» **Problem requirements**
Wherever the string "party" appears in the listing, copy that line.
####################
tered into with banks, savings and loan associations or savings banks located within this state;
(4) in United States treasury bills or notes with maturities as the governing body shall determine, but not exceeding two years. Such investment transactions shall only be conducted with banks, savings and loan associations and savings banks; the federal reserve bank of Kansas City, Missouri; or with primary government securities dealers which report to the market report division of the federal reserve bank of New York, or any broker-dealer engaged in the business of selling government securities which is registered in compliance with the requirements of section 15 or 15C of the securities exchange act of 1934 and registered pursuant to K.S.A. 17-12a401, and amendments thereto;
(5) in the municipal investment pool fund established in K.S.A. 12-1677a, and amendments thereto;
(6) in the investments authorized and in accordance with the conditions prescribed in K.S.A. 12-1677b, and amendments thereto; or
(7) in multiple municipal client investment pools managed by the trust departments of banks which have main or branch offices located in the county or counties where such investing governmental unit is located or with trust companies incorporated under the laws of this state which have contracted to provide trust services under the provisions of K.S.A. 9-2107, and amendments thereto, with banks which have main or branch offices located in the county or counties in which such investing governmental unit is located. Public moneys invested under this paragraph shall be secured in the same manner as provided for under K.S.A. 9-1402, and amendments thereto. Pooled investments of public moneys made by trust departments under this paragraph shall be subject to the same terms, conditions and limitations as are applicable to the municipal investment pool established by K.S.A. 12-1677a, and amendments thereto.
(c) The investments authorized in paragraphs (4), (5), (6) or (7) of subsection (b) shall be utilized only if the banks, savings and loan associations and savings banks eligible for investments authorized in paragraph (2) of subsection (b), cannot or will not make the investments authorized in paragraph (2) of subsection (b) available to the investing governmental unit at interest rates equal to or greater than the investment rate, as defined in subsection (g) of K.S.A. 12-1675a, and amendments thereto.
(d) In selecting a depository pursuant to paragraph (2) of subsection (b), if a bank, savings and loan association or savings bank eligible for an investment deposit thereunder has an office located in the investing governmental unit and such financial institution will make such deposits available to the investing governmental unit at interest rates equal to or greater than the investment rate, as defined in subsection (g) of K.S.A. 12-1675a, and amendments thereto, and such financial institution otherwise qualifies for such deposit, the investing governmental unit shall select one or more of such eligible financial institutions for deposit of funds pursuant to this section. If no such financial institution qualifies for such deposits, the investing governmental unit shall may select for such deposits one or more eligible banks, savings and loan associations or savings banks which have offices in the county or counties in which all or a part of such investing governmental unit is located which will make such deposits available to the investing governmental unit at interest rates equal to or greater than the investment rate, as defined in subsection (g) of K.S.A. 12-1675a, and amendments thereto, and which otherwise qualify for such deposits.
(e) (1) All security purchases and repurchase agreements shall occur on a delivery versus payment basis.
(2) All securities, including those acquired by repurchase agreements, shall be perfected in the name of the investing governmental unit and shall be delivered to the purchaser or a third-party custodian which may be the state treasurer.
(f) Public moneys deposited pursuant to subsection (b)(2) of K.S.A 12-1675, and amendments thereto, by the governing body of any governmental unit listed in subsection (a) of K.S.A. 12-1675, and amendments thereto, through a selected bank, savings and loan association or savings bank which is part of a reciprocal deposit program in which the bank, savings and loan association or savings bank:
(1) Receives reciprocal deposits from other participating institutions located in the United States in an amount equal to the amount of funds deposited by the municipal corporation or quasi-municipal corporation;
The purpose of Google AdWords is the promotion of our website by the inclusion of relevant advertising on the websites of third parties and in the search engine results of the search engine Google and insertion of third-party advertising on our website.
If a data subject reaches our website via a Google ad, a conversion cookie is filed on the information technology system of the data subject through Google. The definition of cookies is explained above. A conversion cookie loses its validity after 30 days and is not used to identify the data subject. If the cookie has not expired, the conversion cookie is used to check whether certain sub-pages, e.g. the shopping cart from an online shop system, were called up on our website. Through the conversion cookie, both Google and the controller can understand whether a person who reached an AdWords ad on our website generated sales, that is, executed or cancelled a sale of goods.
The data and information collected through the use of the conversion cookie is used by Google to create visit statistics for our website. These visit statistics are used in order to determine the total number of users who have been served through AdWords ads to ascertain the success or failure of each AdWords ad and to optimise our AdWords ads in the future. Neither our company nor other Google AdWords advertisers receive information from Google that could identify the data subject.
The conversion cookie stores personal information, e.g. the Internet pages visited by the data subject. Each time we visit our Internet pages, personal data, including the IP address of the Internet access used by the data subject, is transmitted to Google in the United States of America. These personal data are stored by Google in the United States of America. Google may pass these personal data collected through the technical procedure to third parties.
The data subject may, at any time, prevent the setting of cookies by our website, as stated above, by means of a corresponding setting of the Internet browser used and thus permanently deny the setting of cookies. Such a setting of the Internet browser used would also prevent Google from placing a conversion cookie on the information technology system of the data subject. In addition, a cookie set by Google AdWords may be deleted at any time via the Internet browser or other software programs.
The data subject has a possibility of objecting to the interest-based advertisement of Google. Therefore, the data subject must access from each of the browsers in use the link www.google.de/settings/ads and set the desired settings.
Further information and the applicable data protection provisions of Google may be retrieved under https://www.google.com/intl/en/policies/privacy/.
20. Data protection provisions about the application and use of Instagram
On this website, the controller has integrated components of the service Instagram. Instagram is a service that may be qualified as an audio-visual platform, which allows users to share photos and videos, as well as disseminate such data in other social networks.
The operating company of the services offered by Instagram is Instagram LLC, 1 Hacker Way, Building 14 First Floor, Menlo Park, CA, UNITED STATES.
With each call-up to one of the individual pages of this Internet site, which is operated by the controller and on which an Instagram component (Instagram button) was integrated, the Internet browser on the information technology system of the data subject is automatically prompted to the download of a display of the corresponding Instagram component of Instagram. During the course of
####################
» **Problem solution**
(2) All securities, including those acquired by repurchase agreements, shall be perfected in the name of the investing governmental unit and shall be delivered to the purchaser or a third-party custodian which may be the state treasurer.
The purpose of Google AdWords is the promotion of our website by the inclusion of relevant advertising on the websites of third parties and in the search engine results of the search engine Google and insertion of third-party advertising on our website.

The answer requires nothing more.